Le rapport IPC note également que la paix et la stabilité relatives du pays ont conduit à une certaine amélioration de la situation générale de la sécurité alimentaire, la prochaine soudure – période précédent les premières récoltes où le grain de la dernière saison peut venir à manquer – devant être légèrement moins sévère que celle de l’année dernière, où 6,9 millions de personnes étaient en « crise », voire pire. Par exemple, depuis la signature de l’accord de paix revitalisé en septembre 2018, la production céréalière a augmenté de 10 %, et un environnement plus stable a permis à certains agriculteurs de reprendre leurs activités. Ce qui, combiné à des pluies favorables, a entraîné une augmentation de la production alimentaire.

« Approche multisectorielle »

Tout ceci n’empêchera pas 1,3 million d’enfants de souffrir de malnutrition aiguë, indique par ailleurs le rapport. « Entre 2019 et 2020, la prévalence de la malnutrition aiguë chez les enfants a légèrement augmenté, passant de 11,7 à 12,6 % dans tout le pays, mais l’augmentation a été considérablement plus importante dans les comtés touchés par les inondations – de 19,5 à 23,8 % dans le Jonglei, et de 14 à 16,4 % dans le Haut-Nil. Cette situation peut être attribuée à une diminution de la nourriture disponible et à une morbidité élevée – principalement due à l’eau contaminée et à une recrudescence de la malaria due à l’eau stagnante », estiment les agences de l’ONU dans leur communiqué.

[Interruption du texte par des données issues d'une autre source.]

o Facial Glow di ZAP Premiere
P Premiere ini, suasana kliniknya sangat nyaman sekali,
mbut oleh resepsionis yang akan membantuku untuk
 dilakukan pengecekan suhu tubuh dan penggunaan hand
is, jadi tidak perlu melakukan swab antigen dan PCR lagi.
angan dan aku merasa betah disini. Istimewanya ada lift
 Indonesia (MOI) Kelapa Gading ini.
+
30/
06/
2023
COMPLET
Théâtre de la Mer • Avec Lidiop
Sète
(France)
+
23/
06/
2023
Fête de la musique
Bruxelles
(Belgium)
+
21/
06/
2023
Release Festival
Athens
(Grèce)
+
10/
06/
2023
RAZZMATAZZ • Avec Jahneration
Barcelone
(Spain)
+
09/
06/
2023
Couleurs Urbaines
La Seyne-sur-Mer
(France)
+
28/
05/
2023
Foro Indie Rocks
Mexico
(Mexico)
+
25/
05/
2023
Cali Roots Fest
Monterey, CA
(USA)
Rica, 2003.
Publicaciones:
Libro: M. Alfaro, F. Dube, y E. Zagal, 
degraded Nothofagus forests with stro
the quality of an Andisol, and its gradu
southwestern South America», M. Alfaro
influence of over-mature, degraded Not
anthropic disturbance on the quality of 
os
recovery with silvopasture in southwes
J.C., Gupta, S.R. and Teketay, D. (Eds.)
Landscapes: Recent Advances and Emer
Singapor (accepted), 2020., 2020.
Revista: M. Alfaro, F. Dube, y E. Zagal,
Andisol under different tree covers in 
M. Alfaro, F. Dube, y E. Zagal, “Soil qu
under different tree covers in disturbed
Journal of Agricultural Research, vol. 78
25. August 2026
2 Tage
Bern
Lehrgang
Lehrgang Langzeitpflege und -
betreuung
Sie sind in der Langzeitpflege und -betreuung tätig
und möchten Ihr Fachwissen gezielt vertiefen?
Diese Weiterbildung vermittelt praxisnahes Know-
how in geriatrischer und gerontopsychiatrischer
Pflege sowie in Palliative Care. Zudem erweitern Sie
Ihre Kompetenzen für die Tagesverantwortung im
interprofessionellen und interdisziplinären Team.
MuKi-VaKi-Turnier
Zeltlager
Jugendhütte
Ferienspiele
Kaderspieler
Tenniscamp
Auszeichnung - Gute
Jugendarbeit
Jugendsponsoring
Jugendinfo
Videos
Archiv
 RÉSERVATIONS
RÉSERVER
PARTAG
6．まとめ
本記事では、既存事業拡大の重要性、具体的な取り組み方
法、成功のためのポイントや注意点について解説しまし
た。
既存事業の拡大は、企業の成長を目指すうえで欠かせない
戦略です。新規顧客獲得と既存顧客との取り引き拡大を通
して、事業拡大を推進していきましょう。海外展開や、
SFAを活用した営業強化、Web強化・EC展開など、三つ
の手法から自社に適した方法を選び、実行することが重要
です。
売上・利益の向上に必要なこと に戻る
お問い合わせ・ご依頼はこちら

« Au fil des ans et avec le soutien des donateurs, nous sommes devenus bons pour traiter la malnutrition. Grâce au soutien de l’UNICEF et de ses partenaires, 92 % des enfants souffrant de malnutrition aiguë sévère ont reçu une assistance et plus de neuf sur dix se sont rétablis. Pourtant, ces enfants ne devraient pas être sous-alimentés en premier lieu. L’accès à une nourriture suffisante, à une alimentation correcte, à l’eau, à l’assainissement, à l’hygiène et aux services de santé sont des droits de l’Homme, essentiels pour prévenir la malnutrition. Il faut un changement de paradigme avec une approche multisectorielle de la malnutrition, en s’assurant que nous sommes aussi bons pour la prévention que pour le traitement », a de son côté déclaré Mohamed Ag Ayoya, le représentant de l’UNICEF au Soudan du Sud.

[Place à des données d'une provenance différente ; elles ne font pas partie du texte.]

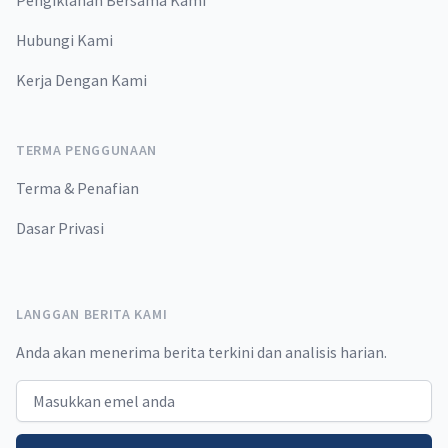
Pengiklanan Bersama Kami
Hubungi Kami
Kerja Dengan Kami
TERMA PENGGUNAAN
Terma & Penafian
Dasar Privasi
LANGGAN BERITA KAMI
Anda akan menerima berita terkini dan analisis harian.
Email address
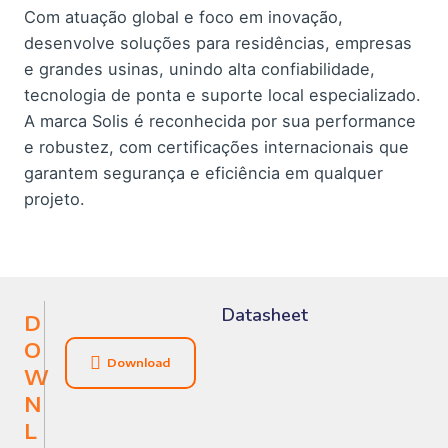
Com atuação global e foco em inovação,
desenvolve soluções para residências, empresas
e grandes usinas, unindo alta confiabilidade,
tecnologia de ponta e suporte local especializado.
A marca Solis é reconhecida por sua performance
e robustez, com certificações internacionais que
garantem segurança e eficiência em qualquer
projeto.
Datasheet
D
O
Download
W
N
L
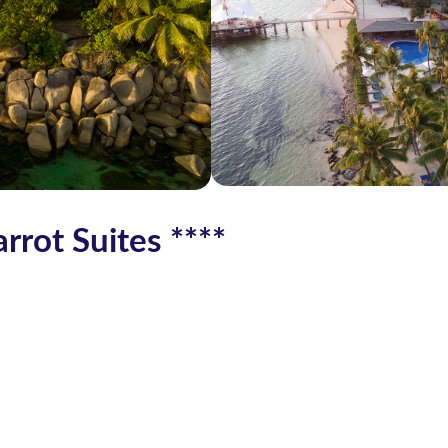
rrot Suites ****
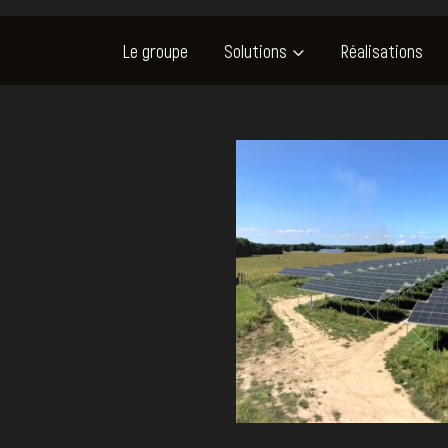
Le groupe
Solutions
Réalisations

Cette année, la FAO devrait augmenter la production alimentaire et protéger les moyens de subsistance en distribuant des semences, des outils agricoles, des kits de pêche et de légumes, et en fournissant une aide en espèces aux personnes les plus démunies. L’agence de l’ONU procèdera également à la vaccination et au traitement du bétail, afin de protéger plus de 3 millions d’animaux contre les maladies et la malnutrition. La FAO vient à ce titre de lancer un appel de 75 millions de dollars pour son programme d’intervention 2020.